In short, you are holding onto the dlm->spinlock a bit longer and forcibly
removing the lockres from the purgelist.

I have two problems with this patch.

Firstly it ignores the fact that the resource can be added to the purgelist
right after we drop the dlm->spinlock. There is nothing to protect against
that. And I would think that is the more likely case. I had asked to you explore
inflight_locks for that reason. Did you explore that option? Currently it is used
for remote lock creates.
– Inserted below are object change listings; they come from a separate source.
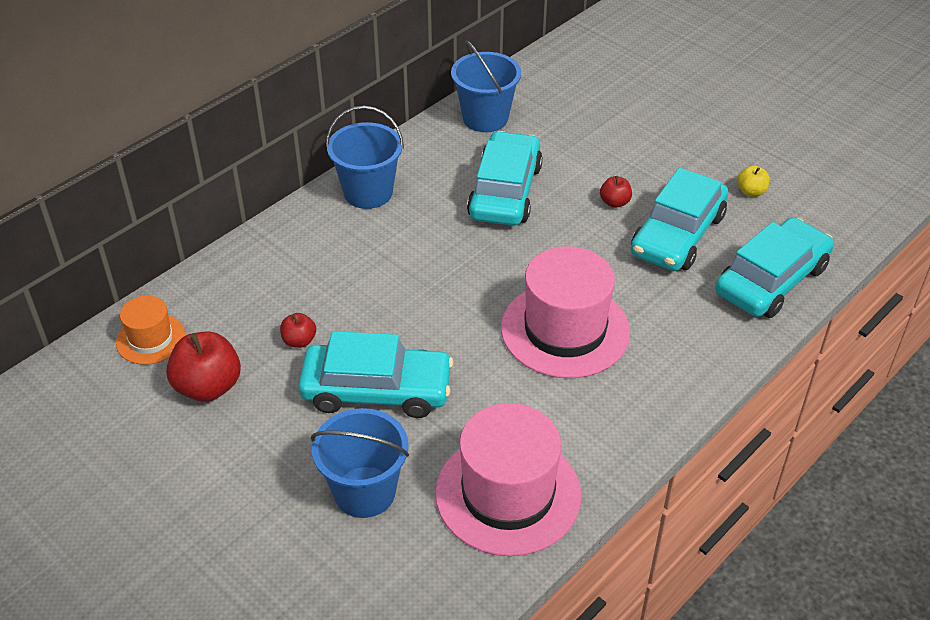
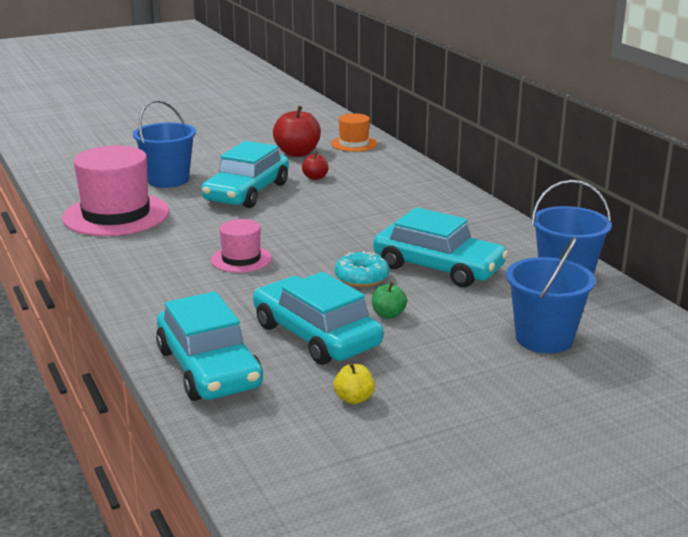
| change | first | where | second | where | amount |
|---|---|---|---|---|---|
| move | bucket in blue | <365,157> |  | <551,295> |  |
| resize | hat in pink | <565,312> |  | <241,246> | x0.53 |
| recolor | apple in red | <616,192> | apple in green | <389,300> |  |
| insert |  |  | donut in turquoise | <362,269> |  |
That's why I suggested we use it for local creates too.

Secondly, we currently manipulate the purgelist in one function only.
__dlm_calc_lockres_usage(). We should stick to that.

BTW, how are you testing this?

I would think this issue will be more of an issue for userdlm (ovm). Not the fs.